- _EXERCISE PROMPT_: The required output is a copy of each line in the material below that includes "lines".

- _SUPPLIED DATA_:
Start of Block
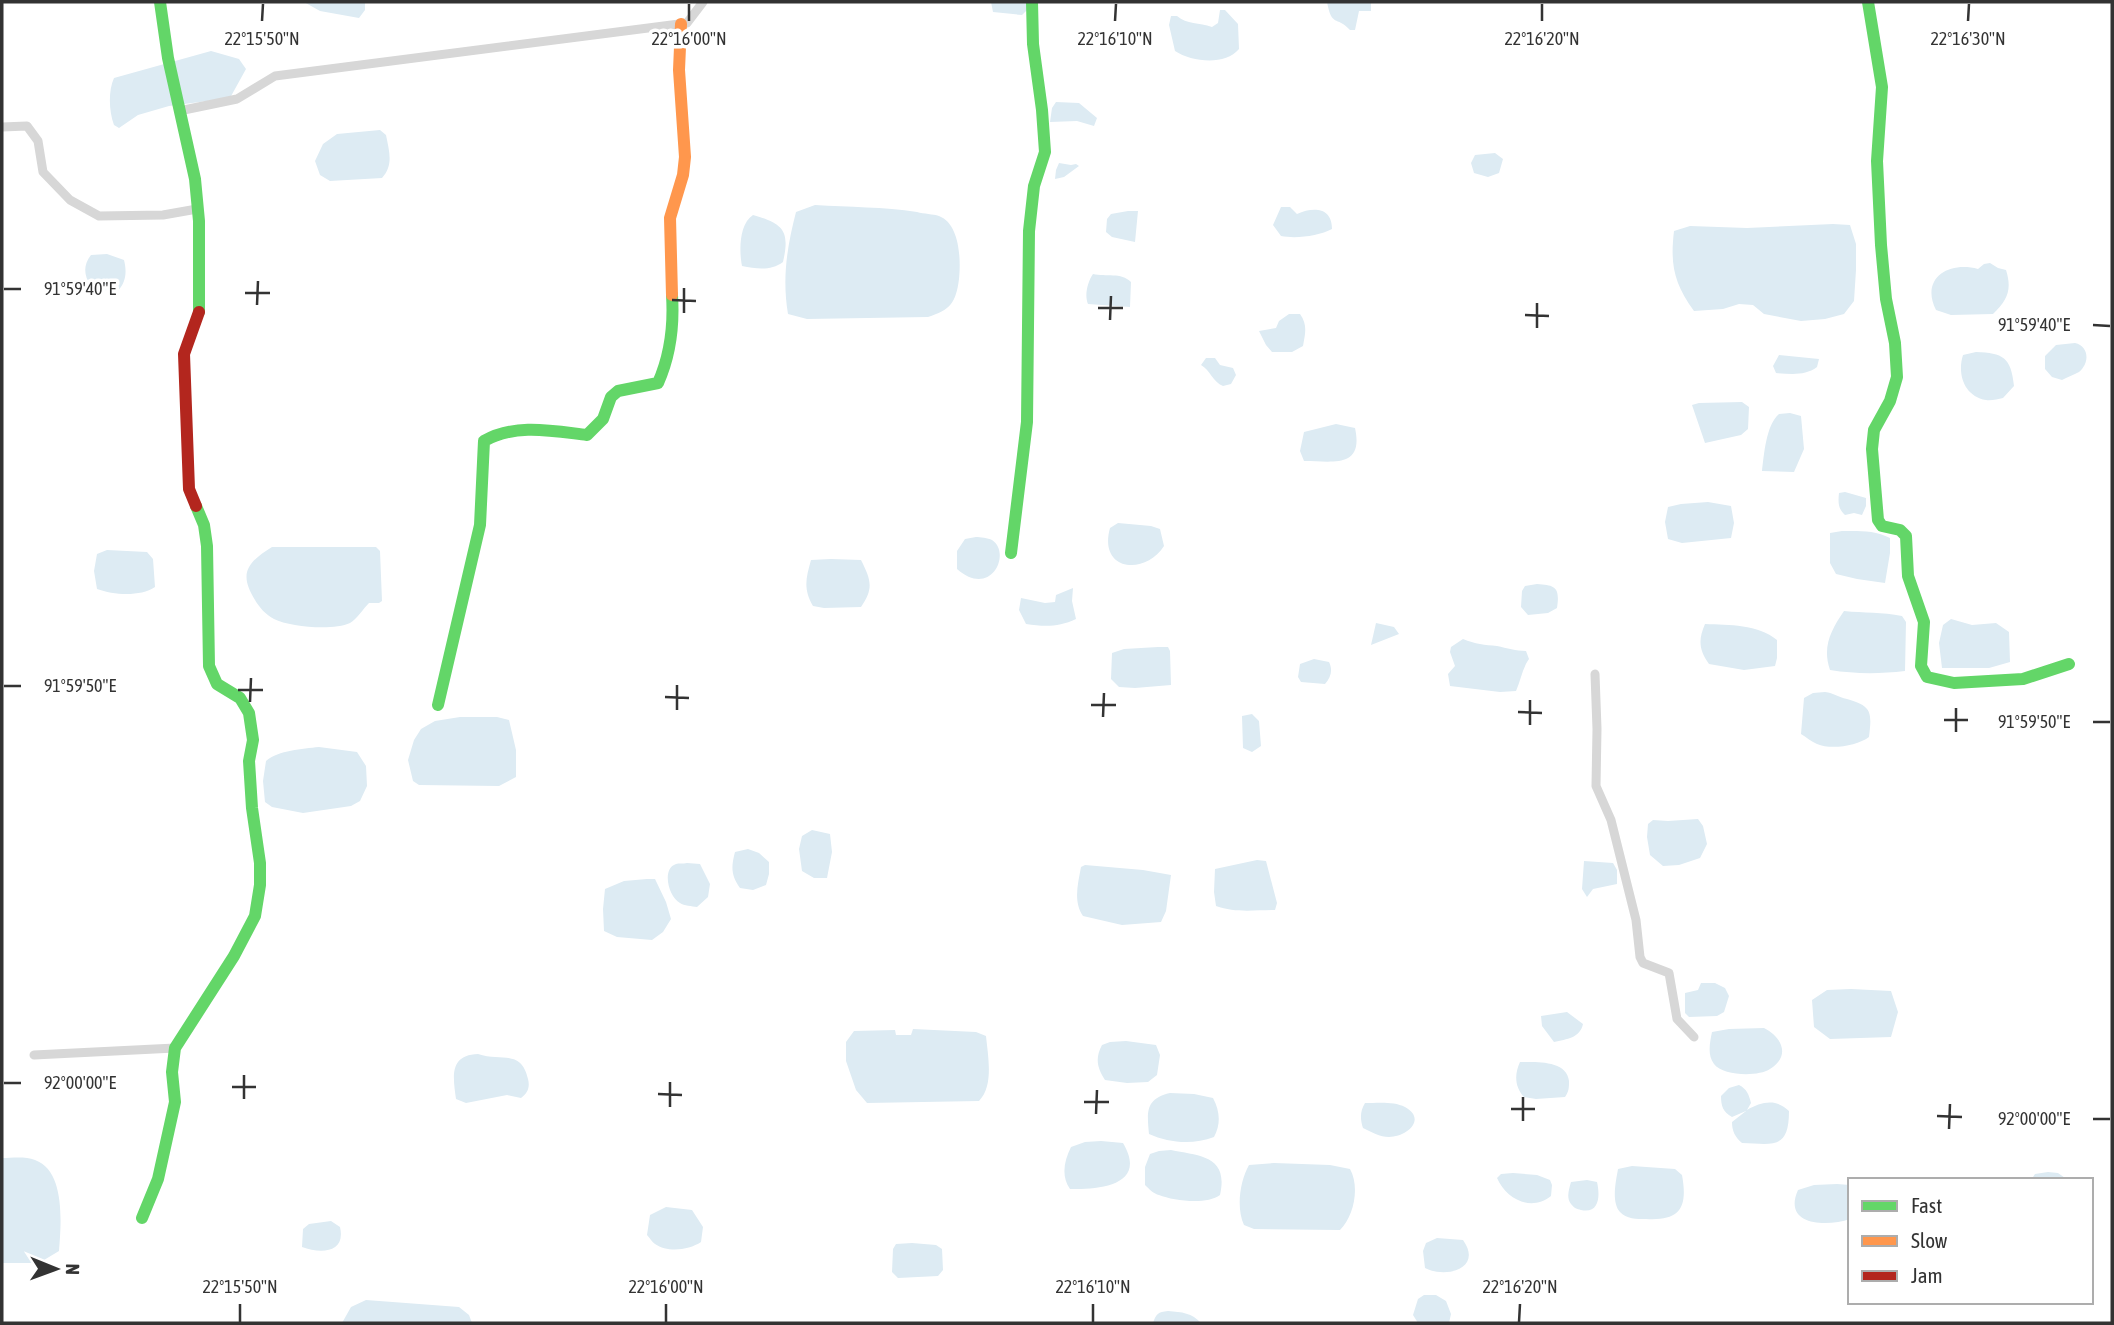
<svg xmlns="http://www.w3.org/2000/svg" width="2114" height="1325" font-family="'Asap Condensed',sans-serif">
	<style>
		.water { fill: #ddebf3 }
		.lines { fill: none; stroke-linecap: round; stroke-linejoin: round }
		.street { stroke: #d7d7d7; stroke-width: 9 }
		.fast { stroke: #63d668; stroke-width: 12 }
		.slow { stroke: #ff974d; stroke-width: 12 }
		.jam { stroke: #b3261e; stroke-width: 12 }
		.ticks { fill: none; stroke: #333; stroke-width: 2.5 }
		.ticks-label { font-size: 18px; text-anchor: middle; fill: #333; stroke: #fff; stroke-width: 7; stroke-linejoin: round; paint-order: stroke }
	</style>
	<rect width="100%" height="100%" fill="#fff"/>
	<path class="water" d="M304,2H365V10L359,18L320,11Z
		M991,2H1029L1027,10L1022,15L993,12Z
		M1327,2H1371V11H1359L1355,30H1350C1336,15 1332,28 1327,2Z
		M1220,10H1225L1238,24L1239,49C1225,66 1192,62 1175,51L1169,25L1171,16H1177C1187,25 1199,22 1212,27L1218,23Z
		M211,51L239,59L246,69L230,98L169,106L138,115L119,128L114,125C109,112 108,91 114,78Z
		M1056,102L1079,103L1097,118L1094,126L1077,121L1050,122L1052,108Z
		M380,130L386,135C389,151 394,165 382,178L330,181L320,175L315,161L323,144L337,134Z
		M1495,153L1503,159L1499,173L1488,177L1474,173L1471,163L1475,155Z
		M1059,163L1071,165L1076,164L1079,166L1064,177L1055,179L1056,170Z
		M815,205C849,207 884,207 917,212C924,214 933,214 939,216C960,224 961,260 959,279C956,303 950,310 928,317L807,319L788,314C782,278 787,247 796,212Z
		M1281,207H1290L1297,214C1313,207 1332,207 1332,229C1319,236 1296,239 1281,236L1273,225Z
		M1128,211H1138L1135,242L1112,237L1106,232L1107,219L1111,214Z
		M753,215C784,224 790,231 783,262C771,271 757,269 742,266C739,251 739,224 753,215Z
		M1833,224L1850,225L1856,244V270L1854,301L1844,314L1825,319L1801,321L1764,314L1753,305L1739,304L1723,309L1694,311C1674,283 1670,265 1674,231L1690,226L1747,228Z
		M107,254L124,260C127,272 126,282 118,291L104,290L90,285C84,275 83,265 91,255Z
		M1990,263L1998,268L2006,270C2012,289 2008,300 1993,314L1951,315L1936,310C1920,278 1949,261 1978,269L1984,264Z
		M1093,274C1106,277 1121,272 1131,282L1130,307L1088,304C1084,295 1088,281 1093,274Z
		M1289,314H1300C1308,325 1305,334 1303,346L1292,352H1272L1266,345L1259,331L1276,328L1279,321Z
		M2075,343C2089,346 2090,363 2079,372C2074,375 2067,377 2062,380L2052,377L2045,369V356L2056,345Z
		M1976,352C2003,353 2011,357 2014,386L2003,398C1998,399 1991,401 1986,400C1964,396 1957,374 1963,355Z
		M1779,355L1819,359L1817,367C1805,376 1791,374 1776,373L1773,366Z
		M1206,358H1215L1220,365L1233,368L1236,375L1231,384L1223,386C1213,382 1210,370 1201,365Z
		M1742,402L1749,407L1748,429L1741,435L1705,443L1692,405L1699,403Z
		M1790,413L1801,416L1804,449L1794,472L1762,471C1764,455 1766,425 1779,414Z
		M1336,424L1355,428C1364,469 1332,461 1304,461L1300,451L1304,432Z
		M1845,492L1866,498V506L1862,515L1854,513L1845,515C1838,509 1838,502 1839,493Z
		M1708,502L1731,506L1734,523L1731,538L1682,543L1668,539L1665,522L1668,507L1681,504Z
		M1118,523L1151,526L1160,529L1164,546C1145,576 1098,571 1110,528Z
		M1842,531C1858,531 1875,530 1890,538V553L1885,583L1857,579L1836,574L1830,563V533Z
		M976,537C980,537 988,538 992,540C1012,553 991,599 957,569V551L965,539Z
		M272,547H376L380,551L382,601L379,603H369C363,609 357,619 350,623C333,631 290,627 274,619C266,615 259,607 255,600C238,573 248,562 272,547Z
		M107,550L147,552L153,559L155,587C140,597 114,595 97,589L94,571L97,554Z
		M831,559L861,560C871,580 874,588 861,607L824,608L813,606C803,589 806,578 811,560Z
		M1537,584C1556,585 1560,588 1557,608L1548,613L1528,615L1521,607L1522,591L1525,586Z
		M1073,588L1072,601L1076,619C1059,627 1045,627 1026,624L1019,610L1021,598L1045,603L1055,602L1056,595Z
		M1844,611C1864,613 1882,612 1902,616L1906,622L1905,671C1879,674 1855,674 1830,670C1822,647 1831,630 1844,611Z
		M1951,619L1972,625L1996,623L2009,632L2010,662L1989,668H1942L1939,643L1943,625Z
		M1376,623L1394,627L1399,634L1371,645Z
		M1705,624C1729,625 1758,624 1777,640V658L1775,666L1744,670L1709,664C1699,650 1698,640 1705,624Z
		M1463,639C1475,644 1485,645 1497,646C1507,648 1516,651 1526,651L1529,659C1522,669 1521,680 1516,691L1500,692L1450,686L1448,674L1455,666L1450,652L1451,647Z
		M1158,647H1168L1170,651L1171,685L1135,688L1119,687L1111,679L1112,653L1124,649Z
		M1314,659L1329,662C1333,670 1331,677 1325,684L1301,682L1298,677L1300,664Z
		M1825,692C1834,693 1838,697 1847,699C1872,706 1872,712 1869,737C1857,746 1831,750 1817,744C1812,742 1806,737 1801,734L1804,698L1813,693Z
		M1252,714L1259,721L1261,746L1252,752L1243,748L1242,716Z
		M460,717H497L509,720L516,750V777L499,786L419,785L413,781L408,760L414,740L421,729L435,721Z
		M319,747L357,752L366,766L367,786L360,801L351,806L303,813L272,807L265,802L263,781L266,761C279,750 302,749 319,747Z
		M1698,819L1703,826L1707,844L1700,858L1679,865L1663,866L1650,855L1647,837L1648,824L1653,820L1668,821Z
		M812,830L830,834L832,852L827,878H814L802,871L799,849L802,836Z
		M748,849L759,853L769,862V874L766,885L753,890L740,888C731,875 731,867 735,852Z
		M1257,860L1266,861L1277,903L1275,910C1254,910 1235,913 1216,906L1214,892L1215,869Z
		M1584,861L1613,863L1617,870V884L1593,889L1587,897L1582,889Z
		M687,863L700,864L710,884L708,897L697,907C692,906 684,906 680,903C669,898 661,869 676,864C679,863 683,864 687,863Z
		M1085,865L1143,870L1171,875L1166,911L1161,922L1122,925L1083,916C1073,901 1078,884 1081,867Z
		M647,879H655L666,902L671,919L663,932L652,940L617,937L604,931L603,909L605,889L624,881Z
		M1701,983H1715L1725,988L1729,996L1724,1012L1717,1016L1689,1017L1685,1013V993L1698,990Z
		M1851,989L1891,991L1898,1012L1891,1037L1830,1039L1814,1027L1812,1000L1827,990Z
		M1567,1012L1583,1024C1580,1038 1567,1039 1554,1042L1542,1026L1541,1016Z
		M1764,1028C1782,1037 1791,1056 1770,1069C1758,1077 1723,1076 1714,1064C1707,1055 1710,1042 1712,1032L1729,1029Z
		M913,1029L976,1032L986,1036C988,1056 994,1086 979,1101L867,1103L856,1090L846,1061V1042L854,1031L895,1030L896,1035H911Z
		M1126,1041L1156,1045L1160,1055L1157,1075L1148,1082L1127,1083L1105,1080C1097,1068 1095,1058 1102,1045L1110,1042Z
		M478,1054C502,1062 521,1049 528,1079C530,1087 528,1093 521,1098L507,1095L466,1103L456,1099C453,1077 449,1055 478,1054Z
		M1520,1062C1536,1062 1567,1060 1569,1081C1569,1088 1569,1091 1565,1097L1536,1099L1524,1097C1515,1087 1514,1075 1520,1062Z
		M1739,1085C1747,1089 1749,1095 1751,1103L1747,1110C1761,1102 1776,1098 1789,1111C1789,1150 1773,1144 1742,1143C1735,1137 1732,1131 1732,1122L1746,1111L1732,1117C1723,1112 1721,1106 1721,1096L1729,1088Z
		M1170,1093L1194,1094L1213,1098C1220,1111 1221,1124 1214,1137C1193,1145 1169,1143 1149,1134C1147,1112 1145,1099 1170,1093Z
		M1365,1103C1377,1103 1394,1101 1405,1107C1427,1119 1407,1137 1389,1137C1380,1137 1371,1132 1363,1128C1360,1119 1360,1111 1365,1103Z
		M1101,1141L1123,1143C1148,1185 1100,1190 1070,1189C1061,1176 1064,1161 1071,1147L1085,1142Z
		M1171,1150C1199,1156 1229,1155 1220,1195C1207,1205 1174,1201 1159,1195C1154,1194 1149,1189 1145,1185V1167L1150,1154L1159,1151Z
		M2,1158C12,1158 25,1156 35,1160C66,1171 61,1225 59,1251L39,1263H2Z
		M1274,1163L1330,1165L1350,1169C1360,1187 1354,1216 1340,1230L1254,1229L1244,1225C1236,1208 1240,1181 1249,1165Z
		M1632,1166L1675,1169L1682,1175C1688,1208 1680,1221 1646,1219C1637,1219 1626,1219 1620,1212C1611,1202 1616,1181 1618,1169Z
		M2048,1172L2058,1173L2068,1180H2031L2035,1174Z
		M1513,1173L1537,1175L1550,1180L1552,1185L1551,1196C1531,1212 1506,1199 1497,1178L1501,1174Z
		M1587,1180L1597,1182C1600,1195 1600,1214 1581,1210C1577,1209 1574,1208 1571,1204C1566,1198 1569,1189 1571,1182Z
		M1837,1184L1850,1185V1219C1827,1227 1782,1226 1798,1190L1814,1185Z
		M666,1207L692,1210L703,1227L701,1242C689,1250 668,1253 655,1244C652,1242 650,1238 647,1235L650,1215Z
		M331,1221L340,1227C346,1253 321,1254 302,1247L303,1229L309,1224Z
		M1437,1238L1463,1240C1483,1268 1447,1279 1425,1268L1423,1251L1426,1243Z
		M912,1243L936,1245L942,1249L943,1270L938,1276L898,1278L892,1272L893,1249L896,1244Z
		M1424,1295H1436L1446,1301L1451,1314L1449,1323H1418L1413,1315L1418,1299Z
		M366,1300L459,1307L469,1315L472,1323H342L351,1307Z
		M1168,1311C1182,1312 1192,1313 1201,1323H1153C1156,1314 1158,1312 1168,1311Z"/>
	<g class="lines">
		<path class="street" d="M179,111L237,99L275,76L687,23L703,2
			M2,127L27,126L38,141L43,172L70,200L99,216L163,215L197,209
			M1595,674L1597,729L1596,786L1611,820L1636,920L1640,957L1643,963L1669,973L1677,1019L1694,1037
			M34,1055L175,1048"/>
		<path class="fast" d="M160,2L168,58L195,179L199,221V312
			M1868,2L1882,87L1877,161L1881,245L1886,299L1895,343L1897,377L1890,401L1874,430L1872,449L1878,520L1882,526L1900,530L1906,536L1908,576L1924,622L1921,666L1927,677L1954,683L2023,679L2069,664
			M1011,553L1027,422L1029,231L1034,186L1045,152L1042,110L1033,44L1032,2
			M438,705L480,525L484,441C515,423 553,431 587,435L603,419L611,397L618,391L658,383C671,354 674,326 672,295
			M142,1218L158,1179L175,1102L172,1072L175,1048L234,956L255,916L260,885V863L252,808L249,761L253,740L249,713L240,698L217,684L209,666L207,546L204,525L196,506"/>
		<path class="slow" d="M672,295L670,218L683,175L685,157L679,70L681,24"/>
		<path class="jam" d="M196,506L189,489L184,354L199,312"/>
	</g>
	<path class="ticks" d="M262,21L263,4M689,21V4M1115,21L1116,4M1542,21V4M1968,21L1969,4M4,289H21M245,293H270M672,300L696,301M257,305L258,281M1098,308H1123M684,313V288M1525,315L1549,316M1110,320L1111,296M2093,325L2110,326M1537,328V303M4,686H21M238,690H263M665,697L689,698M250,702L251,678M1091,705H1116M677,710V685M1518,712L1542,713M1103,717L1104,693M1944,720H1968M2093,722H2110M1530,725V700M1956,732V708M4,1083H21M232,1087H256M658,1094L682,1095M244,1099V1075M1084,1102H1109M670,1107V1082M1511,1109H1535M1096,1114L1097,1090M1937,1116L1962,1117M2093,1119H2110M1523,1121V1097M1949,1129L1950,1104M240,1322V1304M666,1322V1304M1093,1322V1304M1519,1322L1520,1304"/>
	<g class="ticks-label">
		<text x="262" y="45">22°15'50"N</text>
		<text x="689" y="45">22°16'00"N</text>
		<text x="1115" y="45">22°16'10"N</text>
		<text x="1542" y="45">22°16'20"N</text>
		<text x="1968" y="45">22°16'30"N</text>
		<text x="80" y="295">91°59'40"E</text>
		<text x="2034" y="331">91°59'40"E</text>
		<text x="80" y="692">91°59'50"E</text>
		<text x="2034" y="728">91°59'50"E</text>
		<text x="80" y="1089">92°00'00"E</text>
		<text x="2034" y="1125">92°00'00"E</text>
		<text x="240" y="1293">22°15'50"N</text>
		<text x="666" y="1293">22°16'00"N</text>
		<text x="1093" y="1293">22°16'10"N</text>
		<text x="1520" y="1293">22°16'20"N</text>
	</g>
	<rect width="2114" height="1325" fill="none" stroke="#333333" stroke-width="7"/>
	<rect x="1848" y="1178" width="245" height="126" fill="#ffffff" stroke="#adadad" stroke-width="2"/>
	<rect x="1862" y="1201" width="35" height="10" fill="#63d668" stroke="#adadad" stroke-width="2"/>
	<text x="1911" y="1213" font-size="21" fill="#333333">Fast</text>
	<rect x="1862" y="1236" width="35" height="10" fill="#ff974d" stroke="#adadad" stroke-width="2"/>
	<text x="1911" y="1248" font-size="21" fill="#333333">Slow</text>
	<rect x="1862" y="1271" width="35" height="10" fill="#b3261e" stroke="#adadad" stroke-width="2"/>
	<text x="1911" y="1283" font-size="21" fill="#333333">Jam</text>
	<g transform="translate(56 1269) rotate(91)" stroke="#ffffff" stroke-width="5" paint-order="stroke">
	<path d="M0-5L12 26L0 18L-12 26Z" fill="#333333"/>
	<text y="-10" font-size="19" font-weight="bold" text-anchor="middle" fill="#333333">N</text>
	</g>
</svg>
End of Block
- _SOLUTION TO THIS TASK_:
		.lines { fill: none; stroke-linecap: round; stroke-linejoin: round }
	<g class="lines">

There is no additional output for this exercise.